By 2002 the Las Vegas native was established at the highest level of the sport and, teaming up with crew chief Jimmy Fennig, managed to pull down his first win at Bristol in March. But it was the following year that things really started to click

“2003 seemed like we were running so strong on the big tracks,” Busch remembers. “That’s when the coil binding era of NASCAR was starting to pop up as the primary way to set cars up. At Roush, we had all the teams working as hard as we could to figure out the setups for coil binding. We found a system that worked, and it just made us consistent. We were consistent and right in the game every week.

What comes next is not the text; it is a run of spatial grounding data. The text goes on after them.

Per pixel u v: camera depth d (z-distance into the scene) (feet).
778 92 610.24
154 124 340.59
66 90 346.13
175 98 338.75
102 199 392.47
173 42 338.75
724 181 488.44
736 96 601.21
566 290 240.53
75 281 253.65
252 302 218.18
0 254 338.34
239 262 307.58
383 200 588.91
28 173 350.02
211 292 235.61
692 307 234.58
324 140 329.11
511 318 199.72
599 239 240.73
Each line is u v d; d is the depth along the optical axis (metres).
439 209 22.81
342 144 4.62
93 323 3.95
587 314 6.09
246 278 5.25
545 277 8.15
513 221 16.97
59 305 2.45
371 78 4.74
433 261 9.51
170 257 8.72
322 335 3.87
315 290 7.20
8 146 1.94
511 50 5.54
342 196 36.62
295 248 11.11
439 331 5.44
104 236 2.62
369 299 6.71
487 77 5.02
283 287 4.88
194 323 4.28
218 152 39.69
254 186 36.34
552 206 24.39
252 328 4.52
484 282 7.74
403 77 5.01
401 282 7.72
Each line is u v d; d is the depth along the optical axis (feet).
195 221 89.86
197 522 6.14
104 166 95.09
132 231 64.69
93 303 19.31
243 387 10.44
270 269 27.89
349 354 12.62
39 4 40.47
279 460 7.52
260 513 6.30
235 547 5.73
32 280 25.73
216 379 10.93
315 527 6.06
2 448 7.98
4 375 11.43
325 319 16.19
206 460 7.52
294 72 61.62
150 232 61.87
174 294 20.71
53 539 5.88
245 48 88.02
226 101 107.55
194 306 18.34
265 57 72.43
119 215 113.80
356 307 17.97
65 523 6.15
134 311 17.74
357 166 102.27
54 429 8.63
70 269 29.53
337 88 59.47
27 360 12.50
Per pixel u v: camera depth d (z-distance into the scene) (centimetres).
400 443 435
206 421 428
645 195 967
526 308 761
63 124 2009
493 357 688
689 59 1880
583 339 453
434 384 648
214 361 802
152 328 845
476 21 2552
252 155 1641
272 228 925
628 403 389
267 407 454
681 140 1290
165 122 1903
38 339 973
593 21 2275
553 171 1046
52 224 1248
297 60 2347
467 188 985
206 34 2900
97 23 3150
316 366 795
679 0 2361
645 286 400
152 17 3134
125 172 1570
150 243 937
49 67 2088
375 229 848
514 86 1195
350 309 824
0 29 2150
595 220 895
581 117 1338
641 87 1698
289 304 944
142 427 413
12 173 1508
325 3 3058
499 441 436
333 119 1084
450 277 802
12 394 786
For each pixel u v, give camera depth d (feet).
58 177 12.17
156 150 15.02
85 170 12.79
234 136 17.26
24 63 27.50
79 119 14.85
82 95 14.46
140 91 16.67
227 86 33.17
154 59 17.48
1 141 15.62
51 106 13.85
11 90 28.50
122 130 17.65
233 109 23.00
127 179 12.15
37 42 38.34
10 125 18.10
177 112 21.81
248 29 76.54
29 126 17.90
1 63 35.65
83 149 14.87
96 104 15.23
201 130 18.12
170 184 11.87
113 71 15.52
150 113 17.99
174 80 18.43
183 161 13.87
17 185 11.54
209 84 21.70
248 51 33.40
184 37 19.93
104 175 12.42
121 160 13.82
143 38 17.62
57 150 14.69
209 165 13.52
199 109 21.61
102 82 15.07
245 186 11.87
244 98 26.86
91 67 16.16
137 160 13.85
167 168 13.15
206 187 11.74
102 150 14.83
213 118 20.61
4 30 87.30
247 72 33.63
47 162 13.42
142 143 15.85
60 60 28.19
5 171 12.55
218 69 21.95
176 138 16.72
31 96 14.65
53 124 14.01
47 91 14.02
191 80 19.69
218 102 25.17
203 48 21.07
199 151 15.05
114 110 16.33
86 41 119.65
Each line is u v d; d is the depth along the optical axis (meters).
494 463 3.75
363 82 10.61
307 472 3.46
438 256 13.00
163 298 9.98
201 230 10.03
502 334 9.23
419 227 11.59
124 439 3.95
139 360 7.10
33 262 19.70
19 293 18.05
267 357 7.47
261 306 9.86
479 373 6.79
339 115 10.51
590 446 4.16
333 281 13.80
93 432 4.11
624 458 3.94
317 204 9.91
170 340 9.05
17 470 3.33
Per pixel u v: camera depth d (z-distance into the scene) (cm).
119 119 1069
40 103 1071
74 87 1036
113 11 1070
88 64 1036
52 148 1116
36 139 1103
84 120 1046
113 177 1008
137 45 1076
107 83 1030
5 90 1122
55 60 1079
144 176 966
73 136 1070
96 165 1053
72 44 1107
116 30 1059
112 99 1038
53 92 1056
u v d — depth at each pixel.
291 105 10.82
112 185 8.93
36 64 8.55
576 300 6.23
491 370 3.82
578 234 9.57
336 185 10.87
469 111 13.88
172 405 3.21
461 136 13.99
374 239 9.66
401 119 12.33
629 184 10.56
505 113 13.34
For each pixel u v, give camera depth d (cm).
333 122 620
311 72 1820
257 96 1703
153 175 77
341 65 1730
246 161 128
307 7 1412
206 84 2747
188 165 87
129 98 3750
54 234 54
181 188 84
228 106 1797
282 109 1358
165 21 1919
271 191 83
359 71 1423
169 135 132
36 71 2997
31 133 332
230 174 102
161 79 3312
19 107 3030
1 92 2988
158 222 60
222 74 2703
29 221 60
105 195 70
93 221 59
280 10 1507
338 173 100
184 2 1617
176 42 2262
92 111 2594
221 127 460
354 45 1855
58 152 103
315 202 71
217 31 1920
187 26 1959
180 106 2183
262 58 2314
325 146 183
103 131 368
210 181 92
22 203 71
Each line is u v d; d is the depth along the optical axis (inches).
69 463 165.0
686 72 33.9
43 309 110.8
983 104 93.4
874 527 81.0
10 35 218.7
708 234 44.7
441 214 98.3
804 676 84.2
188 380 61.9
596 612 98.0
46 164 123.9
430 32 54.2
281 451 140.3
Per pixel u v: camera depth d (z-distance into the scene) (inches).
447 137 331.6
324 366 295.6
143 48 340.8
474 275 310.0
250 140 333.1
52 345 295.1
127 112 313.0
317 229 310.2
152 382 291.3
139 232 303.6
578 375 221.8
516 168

“2003 is when the sport slowed down for me. I could feel the car and I could not get so anxious and nervous about certain situations and I could make clean, good passes. That also made me more confident with the media — and that backfired. 2003 was probably also my toughest year with different rival drivers, getting in trouble with the media or whatever it may have been. I said to myself, ‘I need to block the media side of this out. I need to become more professional, and I need to keep the same focus with the car that basically has us running a top five every week.’

Busch felt the sport slowed down for him in 2003, while he sped up dueling the likes of Jimmie Johnson. Motorsport Images

“That’s what led to 2004. It was a nice mental reset of knowing that I was starting to master the cars, master the setups, and then me and Jimmy Fennig, once they announced the new point system, we sat down on Jan. 1 and had a game plan all the way to Homestead that year.

“2004 was truly just a magical year. The way the season started, our overall game plan was to be an underdog and to be kind of a sleeper team, and some of that was to save our test sessions back in the day. You used to be able to pick five or six or seven tracks to go and test at during the weeks of the season. But if you used them up early in the year, you didn’t have them later in the year. We used all of our setups for 2003 to start, and then as the season went on, of course, we were advancing. We were running right in the middle of the top 10.”

The September race at New Hampshire International Speedway started the title run for Busch, Fennig and the Roush Racing crew.

“We started testing right before the playoffs started. We started at New Hampshire, Dover, Kansas, Charlotte, Homestead and Martinsville,” Busch relates. “We were everywhere and we worked hard. It was so stressful, though. That was the only thing we didn’t see coming. It was the extra test sessions and still running up front in the points in the playoffs.

“We won the first-ever NASCAR playoff race in Loudon and we set the tone. We were like, ‘OK, we’re done being the underdogs. We’re here for the for the show.’